FDA approves targeted breast cancer drug
WASHINGTON — The Food and Drug Administration has approved a first-of-a-kind breast cancer medication that targets tumor cells while sparing healthy ones.
The drug Kadcyla from Roche combines the established drug Herceptin with a powerful chemotherapy drug and a third chemical linking the medicines together. The chemical keeps the cocktail intact until it binds to a cancer cell, delivering a potent dose of anti-tumor poison.
Cancer researchers say the drug is an important step forward because it delivers more medication while reducing the unpleasant side effects of chemotherapy.
“This antibody goes seeking out the tumor cells, gets internalized and then explodes them from within. So it’s very kind and gentle on the patients — there’s no hair loss, no nausea, no vomiting,” said Dr. Melody Cobleigh of Rush University Medical Center. “It’s a revolutionary way of treating cancer.”
Cobleigh helped conduct the key studies of the drug at the Chicago facility.
The FDA approved the new treatment for about 20 percent of breast cancer patients with a form of the disease that is typically more aggressive and less responsive to hormone therapy. These patients have tumors that overproduce a protein known as HER-2. Breast cancer is the second most deadly form of cancer in U.S. women, and is expected to kill more than 39,000 Americans this year, according to the National Cancer Institute.
The approval will help Roche’s Genentech unit build on the blockbuster success of Herceptin, which has long dominated the breast cancer marketplace. The drug had sales of roughly $6 billion last year.
Genentech said Friday that Kadcyla will cost $9,800 per month, compared to $4,500 per month for regular Herceptin. The company estimates a full course of Kadcyla, about nine months of medicine, will cost $94,000.

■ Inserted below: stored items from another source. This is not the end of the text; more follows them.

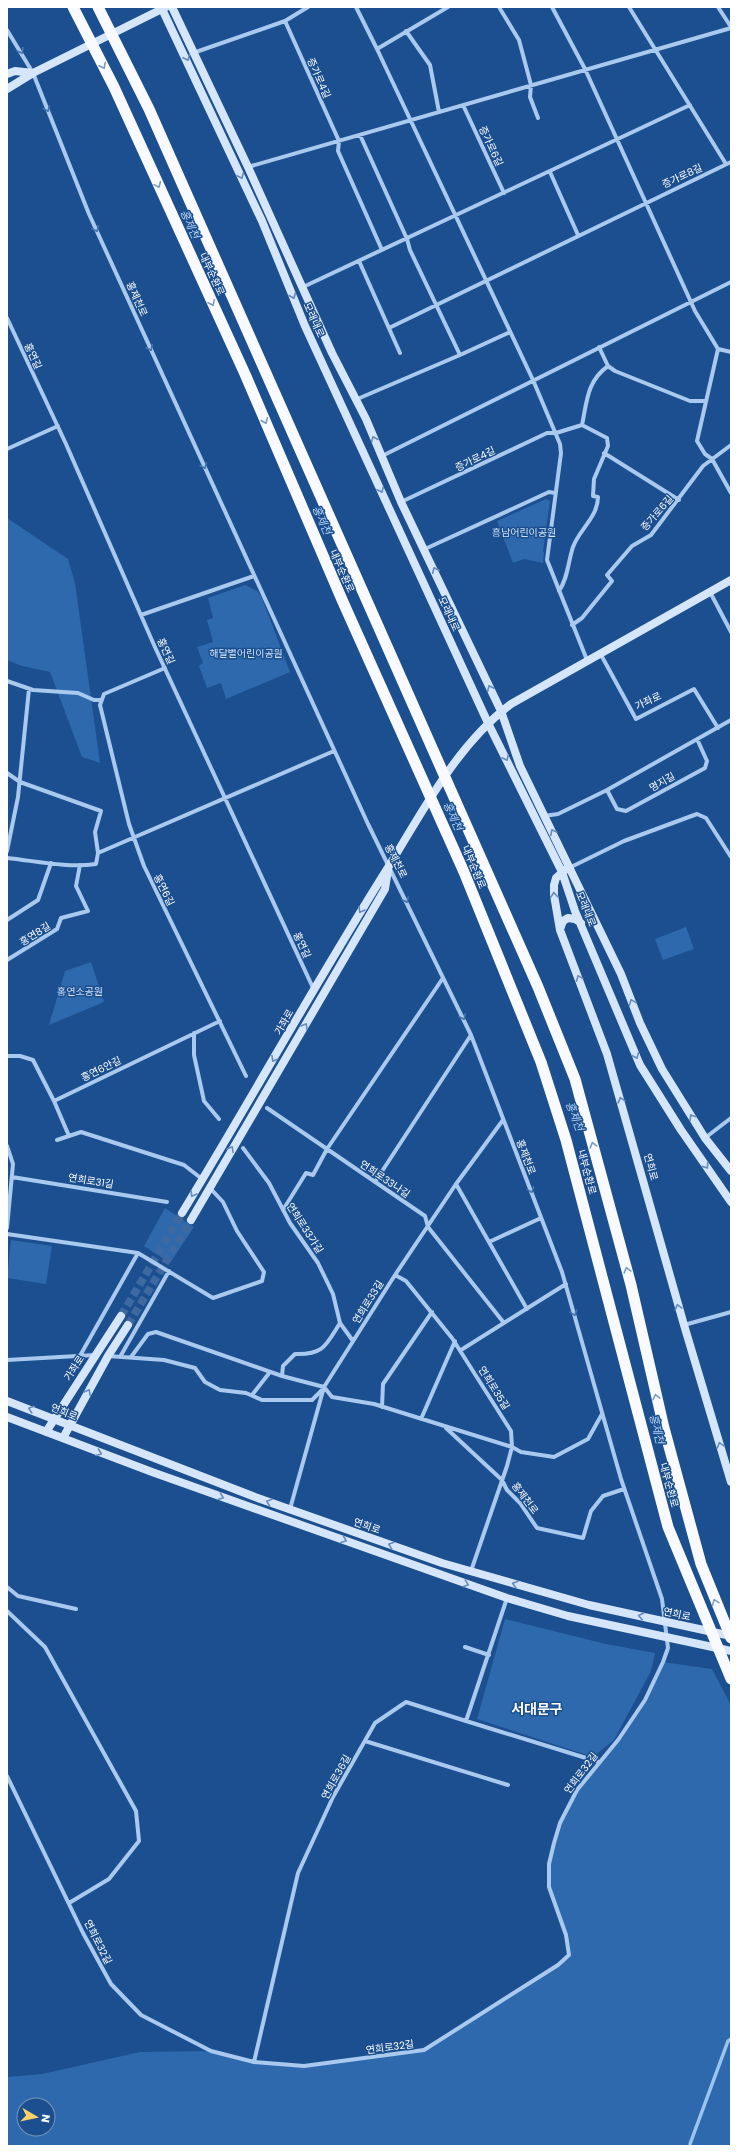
<svg xmlns="http://www.w3.org/2000/svg" width="738" height="2153" font-family="Poppins,'Noto Sans KR',sans-serif">
	<rect width="100%" height="100%" fill="#1b4f8f"/>
	<path fill="#2e69ad" fill-rule="evenodd" d="M546,499l4,2 -7,50 1,2 -1,10 -19,-4 -11,4 -16,-42z
		M7,518l61,41 7,24 25,180 -18,-6 -32,-85 -28,-6 -15,-6z
		M245,585l12,6 5,7 28,74 -64,27 -5,-16 -14,5 -8,-22 4,-3 -6,-16 16,-5 -6,-22 6,-2 -5,-20z
		M686,927l8,22 -31,11 -8,-21z
		M91,962l13,40 -55,23 16,-54z
		M165,1208l29,19 -24,36 -26,-17z
		M11,1240l41,6 -6,38 -39,-6z
		M505,1619l101,25 49,9 -4,18 -37,69 -21,17 -116,-38z
		M663,1662l49,7 19,36v441h-724v-69l35,-3 98,-22 71,-1 43,11 50,4 120,-16 134,-85 11,-10c-4,-24 -15,-44 -20,-67 -4,-21 9,-66 20,-85 13,-22 33,-41 48,-62 18,-25 32,-51 46,-79zM24,2105h24v24h-24z"/>
	<path fill="#1b4f8f" d="M57,7h48l22,42 108,237 319,725 27,75 28,88 87,344 17,56 18,43v71l-45,-78 -46,-137 -69,-272 -45,-143 -30,-74 -81,-186 -294,-664z"/>
	<g fill="none" stroke-linecap="round" stroke-linejoin="round">
		<path stroke="#9cc4f0" stroke-width="3.5" d="M690,2144l38,-103 3,-2"/>
		<path stroke="#3d69a0" stroke-width="8" stroke-dasharray="8 4" stroke-linecap="butt" d="M121,1316l61,-103
			M128,1325l63,-105"/>
		<path stroke="#a9c9ee" stroke-width="4" d="M308,7l-23,14 54,120 -1,10 44,99
			M356,7l21,42 156,331 27,64 1,9 -14,107 40,100
			M499,7l20,33 12,45 -1,12 8,21
			M552,7l33,62 110,242 23,38 -21,92 8,13 7,5 19,34
			M629,7l97,157
			M718,7l13,20
			M7,30l26,43 56,141 279,610 103,211 91,237 59,207 41,120 6,49 -5,14 -18,38 -27,40 -41,50 -17,33 -6,20 -5,21v23l17,48 3,20 -11,10 -134,85 -120,16 -50,-4 -43,-11 -70,-36 -30,-31 -28,-51 -76,-157
			M406,31l24,34 9,47
			M377,49l71,-42
			M193,53l92,-32
			M463,105l41,88
			M360,135l47,104 3,11 50,105
			M248,167l483,-139
			M550,172l28,63
			M359,261l41,92
			M303,287l387,-182
			M7,318l59,126 88,201 160,345
			M389,328l342,-166
			M599,347l9,19 7,5 75,30h16
			M718,349l13,3
			M355,400l105,-45 50,-23
			M582,425c5,-24 5,-44 26,-59
			M7,449l51,-23
			M604,453l75,47
			M382,456l349,-174
			M401,502l146,-69h9l26,-8 25,13 1,8 -14,33 -1,17 5,1c0,20 -19,33 -25,50 -5,15 -5,31 -14,44
			M425,549l124,-57 6,1
			M710,592l21,40
			M141,615l113,-39
			M572,625l10,-7 30,-37 -5,-6 25,-29 19,-11 52,-69 28,-21
			M600,653l36,66 58,-30 24,39
			M165,668l-61,26 -4,11 29,119 15,42 102,210
			M7,681l26,9 45,3 16,7h7
			M7,773l13,9 81,29 -6,21 3,21 -2,11c-29,4 -60,-3 -89,-6
			M607,790l10,19 9,2 79,-43 2,-7 -10,-22
			M544,816l14,-2 49,-24 124,-70
			M7,851l11,-54 11,-108
			M98,853l236,-102
			M571,867l53,-26 73,-27 9,4 25,39
			M7,920l31,-20 13,-37
			M7,960l50,-31 4,-11 27,-7 -12,-25 4,-21
			M194,1033v22l10,46 15,18
			M7,1056h13l13,4 21,41 15,35
			M54,1101l166,-80
			M267,1108l158,108 3,11 76,96
			M705,1138l26,-20
			M57,1140l24,-8 103,33 18,14
			M7,1146l6,18 -6,64
			M243,1148l26,35 21,40 28,40 15,31 7,29 13,18
			M12,1177l155,25
			M375,1182l96,-147
			M456,1184l71,125
			M283,1210l23,-37 7,2 14,-26 116,-171
			M7,1234l131,19 75,45 49,-17 2,-9 -27,-41 -14,-29 -14,-15
			M489,1242l52,-24
			M395,1275l11,6 46,57 59,93 1,16 -5,19 -36,105
			M684,1325l47,-13
			M461,1350l105,-66
			M81,1354l57,-101
			M108,1356l56,4 31,8 10,14 15,8 26,3 16,7h50l12,-12
			M120,1357l49,-86
			M131,1357l17,-23 8,-2 126,44 42,11
			M7,1360l88,-5
			M282,1376l1,-10 12,-12c29,1 31,-9 45,-31
			M324,1387l8,10 42,7 138,43 9,5 33,5 34,-18 14,-25
			M252,1395l18,-23
			M382,1407l1,-23 49,-72
			M421,1419l34,-78
			M446,1428l56,52 5,10 13,13 17,25 46,10 8,-27 12,-15 21,-7
			M290,1509l34,-122 71,-112 61,-91 47,-64
			M7,1587l11,9 58,13
			M7,1611l38,36 91,164 3,30 -30,38 -40,24
			M465,1647l24,8
			M466,1721l133,41
			M365,1741l143,44
			M254,2062l44,-189 35,-76 42,-74 31,-21 60,19 41,-123"/>
		<path stroke="#d6e6fa" stroke-width="8" d="M172,7l76,160 84,186 34,66 35,83 100,209 19,55 101,208 19,49 22,46 43,69 26,33
			M162,9l100,212 43,105 183,397 74,149 13,39 65,154 41,65 50,72
			M7,74l8,-3 18,2
			M7,89l26,-16 133,-66
			M565,870l-9,8 -2,7v10l6,35 47,124 77,271 47,157
			M560,929l3,-8 5,-3 7,1 6,4
			M182,1213c70,-115 135,-233 207,-347 35,-57 68,-121 122,-162l220,-124
			M191,1220l194,-331 3,-19
			M7,1401l248,96 187,66 147,42 142,31
			M7,1417l145,55 355,126 61,18 163,35
			M46,1432l75,-116
			M63,1438l45,-82 20,-31"/>
		<path stroke="#f8faff" stroke-width="11" d="M73,7l41,80 131,287 98,228 121,270 77,190 25,78 102,387 63,152
			M98,7l51,102 389,878 37,92 56,206 33,143 37,136 30,74"/>
	</g>
	<defs><path id="oneway-chevron" d="M-2-3.5L2.5 0L-2 3.5" fill="none" stroke-width="1.6" stroke-linecap="round" stroke-linejoin="round"/></defs>
	<g stroke="#4674ac">
		<use href="#oneway-chevron" transform="translate(21 51) rotate(60)"/>
		<use href="#oneway-chevron" transform="translate(47 109) rotate(66)"/>
		<use href="#oneway-chevron" transform="translate(96 229) rotate(66)"/>
		<use href="#oneway-chevron" transform="translate(150 348) rotate(65)"/>
		<use href="#oneway-chevron" transform="translate(204 466) rotate(66)"/>
		<use href="#oneway-chevron" transform="translate(406 900) rotate(64)"/>
		<use href="#oneway-chevron" transform="translate(463 1017) rotate(64)"/>
		<use href="#oneway-chevron" transform="translate(531 1190) rotate(69)"/>
		<use href="#oneway-chevron" transform="translate(574 1313) rotate(74)"/>
	</g>
	<g stroke="#668bba">
		<use href="#oneway-chevron" transform="translate(187 58) rotate(65)"/>
		<use href="#oneway-chevron" transform="translate(241 176) rotate(65)"/>
		<use href="#oneway-chevron" transform="translate(293 296) rotate(67)"/>
		<use href="#oneway-chevron" transform="translate(374 439) rotate(-113)"/>
		<use href="#oneway-chevron" transform="translate(381 490) rotate(65)"/>
		<use href="#oneway-chevron" transform="translate(435 570) rotate(-115)"/>
		<use href="#oneway-chevron" transform="translate(490 688) rotate(-115)"/>
		<use href="#oneway-chevron" transform="translate(506 758) rotate(64)"/>
		<use href="#oneway-chevron" transform="translate(553 832) rotate(-117)"/>
		<use href="#oneway-chevron" transform="translate(554 895) rotate(-94)"/>
		<use href="#oneway-chevron" transform="translate(361 910) rotate(121)"/>
		<use href="#oneway-chevron" transform="translate(579 978) rotate(-111)"/>
		<use href="#oneway-chevron" transform="translate(632 1002) rotate(-111)"/>
		<use href="#oneway-chevron" transform="translate(305 1026) rotate(-59)"/>
		<use href="#oneway-chevron" transform="translate(636 1056) rotate(67)"/>
		<use href="#oneway-chevron" transform="translate(274 1059) rotate(120)"/>
		<use href="#oneway-chevron" transform="translate(621 1100) rotate(-106)"/>
		<use href="#oneway-chevron" transform="translate(692 1117) rotate(-122)"/>
		<use href="#oneway-chevron" transform="translate(231 1149) rotate(-60)"/>
		<use href="#oneway-chevron" transform="translate(706 1166) rotate(55)"/>
		<use href="#oneway-chevron" transform="translate(193 1194) rotate(121)"/>
		<use href="#oneway-chevron" transform="translate(678 1307) rotate(-105)"/>
		<use href="#oneway-chevron" transform="translate(88 1392) rotate(-61)"/>
		<use href="#oneway-chevron" transform="translate(31 1409) rotate(-161)"/>
		<use href="#oneway-chevron" transform="translate(720 1445) rotate(-107)"/>
		<use href="#oneway-chevron" transform="translate(99 1453) rotate(21)"/>
		<use href="#oneway-chevron" transform="translate(221 1497) rotate(20)"/>
		<use href="#oneway-chevron" transform="translate(269 1502) rotate(-161)"/>
		<use href="#oneway-chevron" transform="translate(344 1540) rotate(20)"/>
		<use href="#oneway-chevron" transform="translate(391 1545) rotate(-161)"/>
		<use href="#oneway-chevron" transform="translate(466 1584) rotate(19)"/>
		<use href="#oneway-chevron" transform="translate(515 1584) rotate(-164)"/>
		<use href="#oneway-chevron" transform="translate(641 1616) rotate(-168)"/>
	</g>
	<g stroke="#7e9cc1">
		<use href="#oneway-chevron" transform="translate(103 66) rotate(63)"/>
		<use href="#oneway-chevron" transform="translate(158 185) rotate(66)"/>
		<use href="#oneway-chevron" transform="translate(212 303) rotate(65)"/>
		<use href="#oneway-chevron" transform="translate(265 421) rotate(67)"/>
		<use href="#oneway-chevron" transform="translate(593 1145) rotate(-105)"/>
		<use href="#oneway-chevron" transform="translate(627 1270) rotate(-105)"/>
		<use href="#oneway-chevron" transform="translate(656 1397) rotate(-103)"/>
		<use href="#oneway-chevron" transform="translate(715 1602) rotate(-111)"/>
	</g>
	<g text-anchor="middle" dominant-baseline="central" stroke-width="3" stroke-linejoin="round" paint-order="stroke">
		<g font-size="10" fill="#fff" stroke="#1b4f8f">
			<text transform="translate(319 78) rotate(66)">증가로4길</text>
			<text transform="translate(491 146) rotate(65)">증가로6길</text>
			<text transform="translate(682 176) rotate(-25)">증가로8길</text>
			<text transform="translate(212 274) rotate(65)">내부순환로</text>
			<text transform="translate(137 299) rotate(66)">홍제천로</text>
			<text transform="translate(314 320) rotate(66)">모래내로</text>
			<text transform="translate(33 356) rotate(65)">홍연길</text>
			<text transform="translate(475 459) rotate(-26)">증가로4길</text>
			<text transform="translate(657 513) rotate(-49)">증가로6길</text>
			<text transform="translate(342 571) rotate(66)">내부순환로</text>
			<text transform="translate(449 614) rotate(65)">모래내로</text>
			<text transform="translate(166 651) rotate(65)">홍연길</text>
			<text transform="translate(648 701) rotate(-25)">가좌로</text>
			<text transform="translate(662 782) rotate(-29)">명지길</text>
			<text transform="translate(396 861) rotate(63)">홍제천로</text>
			<text transform="translate(474 867) rotate(67)">내부순환로</text>
			<text transform="translate(164 890) rotate(64)">홍연6길</text>
			<text transform="translate(586 909) rotate(68)">모래내로</text>
			<text transform="translate(35 934) rotate(-32)">홍연8길</text>
			<text transform="translate(302 945) rotate(65)">홍연길</text>
			<text transform="translate(284 1022) rotate(-60)">가좌로</text>
			<text transform="translate(101 1069) rotate(-26)">홍연6안길</text>
			<text transform="translate(526 1157) rotate(69)">홍제천로</text>
			<text transform="translate(651 1167) rotate(75)">연희로</text>
			<text transform="translate(587 1172) rotate(75)">내부순환로</text>
			<text transform="translate(385 1179) rotate(34)">연희로33나길</text>
			<text transform="translate(91 1181) rotate(9)">연희로31길</text>
			<text transform="translate(305 1228) rotate(57)">연희로33가길</text>
			<text transform="translate(368 1302) rotate(-58)">연희로33길</text>
			<text transform="translate(74 1368) rotate(-57)">가좌로</text>
			<text transform="translate(494 1388) rotate(58)">연희로35길</text>
			<text transform="translate(64 1412) rotate(22)">연희로</text>
			<text transform="translate(669 1485) rotate(75)">내부순환로</text>
			<text transform="translate(525 1498) rotate(53)">홍제천로</text>
			<text transform="translate(367 1526) rotate(19)">연희로</text>
			<text transform="translate(677 1614) rotate(12)">연희로</text>
			<text transform="translate(581 1773) rotate(-53)">연희로32길</text>
			<text transform="translate(336 1777) rotate(-61)">연희로36길</text>
			<text transform="translate(98 1942) rotate(63)">연희로32길</text>
			<text transform="translate(390 2047) rotate(-8)">연희로32길</text>
		</g>
		<g font-size="10" fill="#cfe3fa" stroke="#1b4f8f">
			<text x="524" y="532">흥남어린이공원</text>
			<text x="246" y="653">해달별어린이공원</text>
			<text x="80" y="991">홍연소공원</text>
		</g>
		<g font-size="11" font-style="italic" fill="#b5d3f5" stroke="#1b4f8f">
			<text transform="translate(190 224) rotate(66)">홍제천</text>
			<text transform="translate(322 520) rotate(66)">홍제천</text>
			<text transform="translate(453 816) rotate(66)">홍제천</text>
			<text transform="translate(575 1116) rotate(69)">홍제천</text>
			<text transform="translate(657 1429) rotate(76)">홍제천</text>
		</g>
		<g font-size="14" font-weight="bold" fill="#fff" stroke="#1b4f8f">
			<text x="537" y="1709">서대문구</text>
		</g>
	</g>
	<rect width="738" height="2153" fill="none" stroke="#ffffff" stroke-width="16"/>
	<g transform="translate(36 2117) rotate(99)"><circle r="19" fill="#1b4f8f" stroke="#7695bc"/>
	<path d="M0-3L7 15L0 10L-7 15Z" fill="#ffd166"/>
	<text y="-6" font-size="11" font-weight="bold" text-anchor="middle" fill="#ffffff">N</text>
	</g>
</svg>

FDA scientists said they approved the drug based on company studies showing Kadcyla delayed the progression of breast cancer by several months. Researchers reported last year that patients treated with the drug lived 9.6 months before death or the spread of their disease, compared with a little more than six months for patients treated with two other standard drugs, Tykerb and Xeloda.
Overall, patients taking Kadcyla lived about 2.6 years, compared with 2 years for patients taking the other drugs.
FDA specifically approved the drug for patients with advanced breast cancer who have already been treated with Herceptin and taxane, a widely used chemotherapy drug.
Kadcyla will carry a boxed warning, the most severe type, alerting doctors and patients that the drug can cause liver toxicity, heart problems and potentially death. The drug can also cause severe birth defects and should not be used by pregnant women.
Kadcyla was co-developed by South San Francisco-based Genentech and ImmunoGen Inc., of Waltham, Mass. ImmunoGen developed the technology that binds the drug ingredients together and is scheduled to receive a $10.5 million payment from Genentech on the FDA decision. The company will also receive additional royalties on the drug’s sales.
Shares of ImmunoGen Inc. slipped 8 cents to $14.22 in afternoon trading. They have traded in a 52-wek range of $10.85 to $18.10.